Raid 5 array problem

edited January 2008 in Hardware
Hi, fellow hunters,

Here is a worthy problem, which I hope somebody will take pity on and help me out before I go completly gaga through trying to sort it.

I have recently purchased and been using a Highpoint 1820A card for setting up a RAID 5 array and have had no problems for about 2 months. Unfortunately, I seem to have run into a problem with the RAID setup and I hope you could please advise me on any way I could resolve it or any way in which I could troubleshoot it
further.

Summed up:
After getting an error on one drive all the other drives on the array fail. After this whenever the files which were being worked on at that time are read the same errors occur and the drives fail regardless of whether the array is rebuilt.

More detail:
I have a hardware RAID 5 array setup on 8 - 160gb SATA drives all to the same controller. I setup the RAID 5 in the raid card bios and then setup the a ext3 filesystem on it.
It has been working fine up until now and was about half full when I started getting the audio alert. At the time only Azureus(a bittorrent client) was running. The computer would not respond to keyboard or mouse for about 10 seconds but then recovered but I was unable to access the array.

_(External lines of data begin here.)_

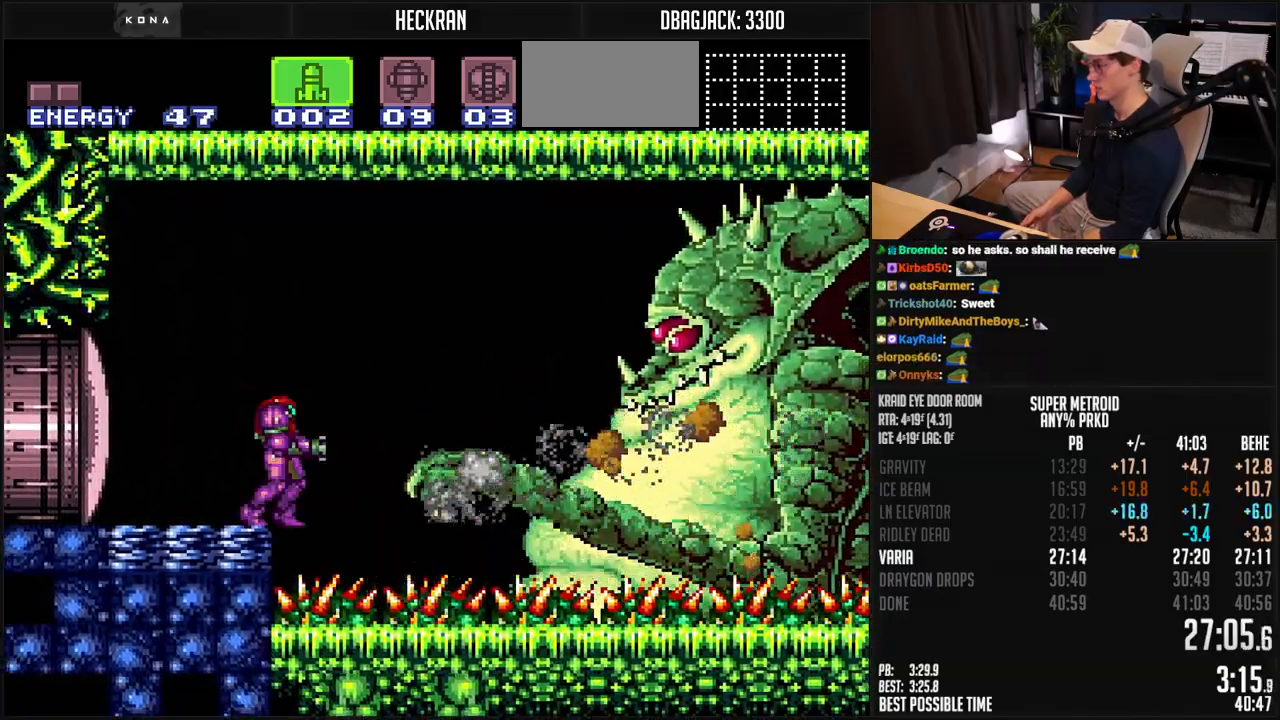
{"buttons": [], "events": [[150, "A", "up"], [217, "X", "down"], [284, "X", "up"], [384, "X", "down"], [451, "X", "up"]]}
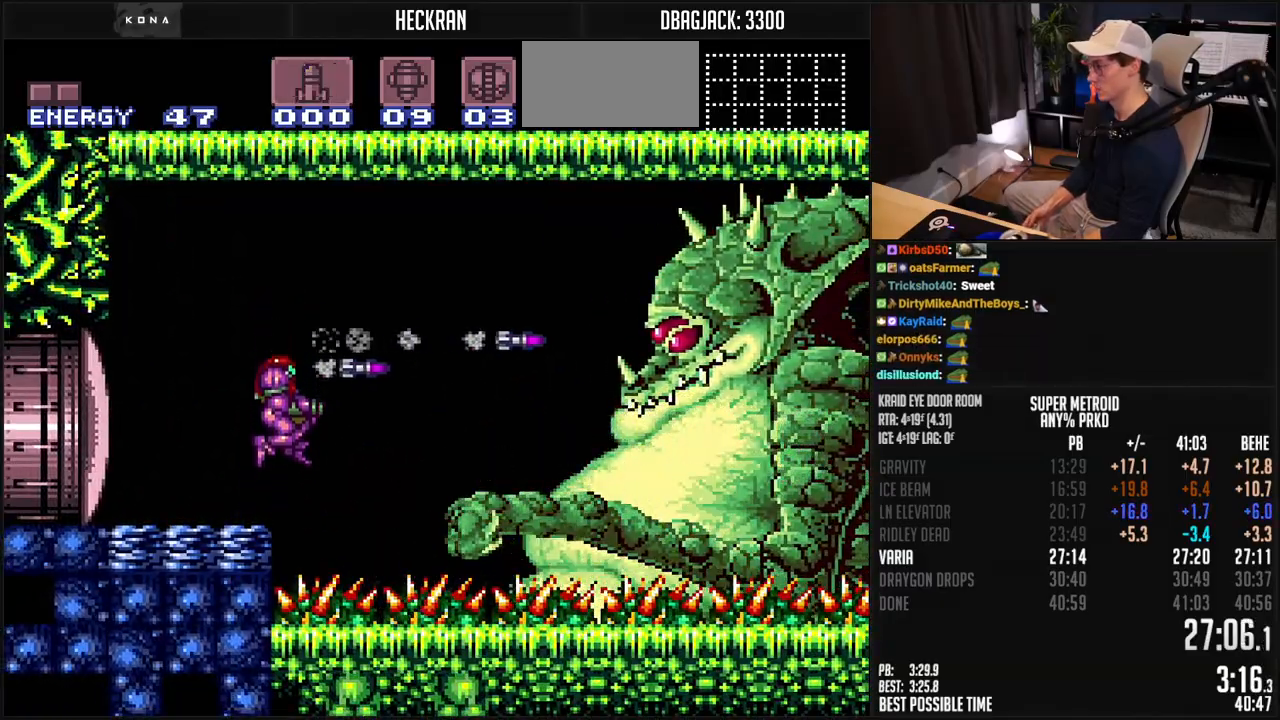
{"buttons": ["A", "X"], "events": [[17, "Y", "down"], [100, "Y", "up"], [368, "A", "down"], [484, "X", "down"]]}
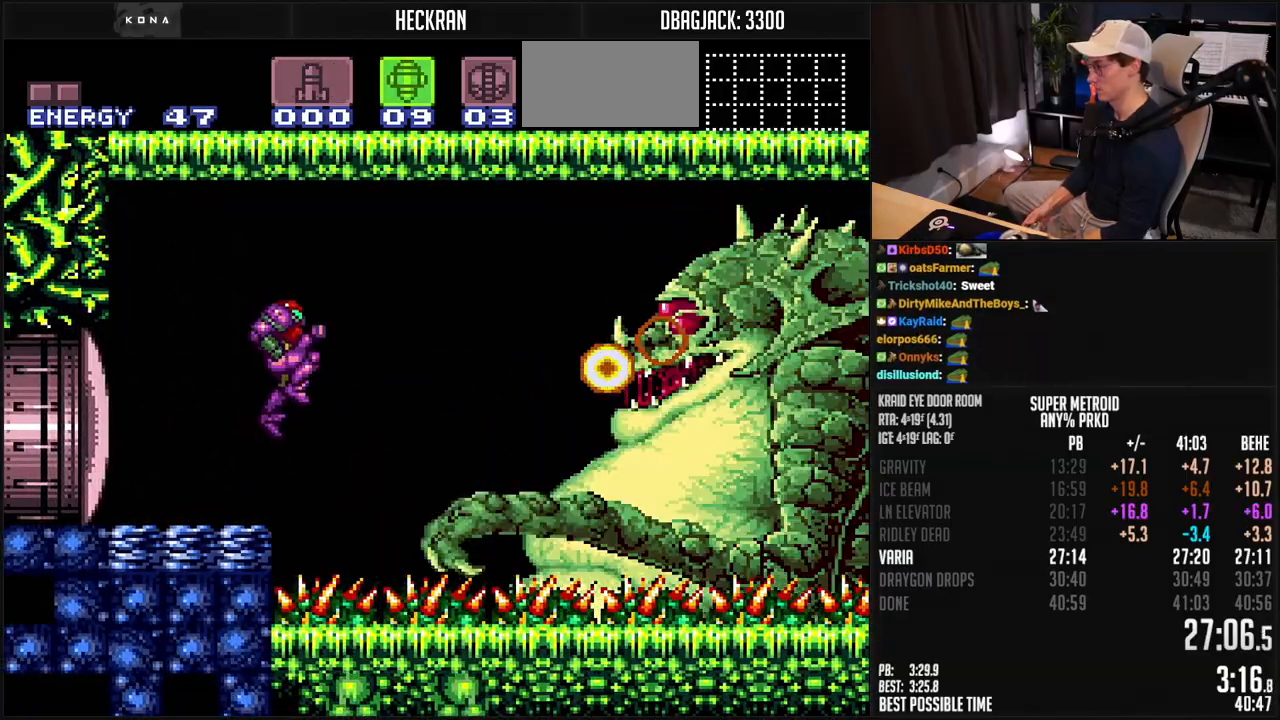
{"buttons": ["X"], "events": [[51, "A", "up"], [84, "X", "up"], [435, "X", "down"]]}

The raid gui tools error log showed that the hard drive on channel 5 had failed and the other drives were getting errors because of it. Syslog showed the scsi read errors as shown below. I was unable to access any of the array until I restarted. After backing everything up that I could I found that as soon as I tried to read the latest files on there, files that were being worked on and which must have been getting written to at the time, it would get the same problem - audio alert again and all drives would fail the same way.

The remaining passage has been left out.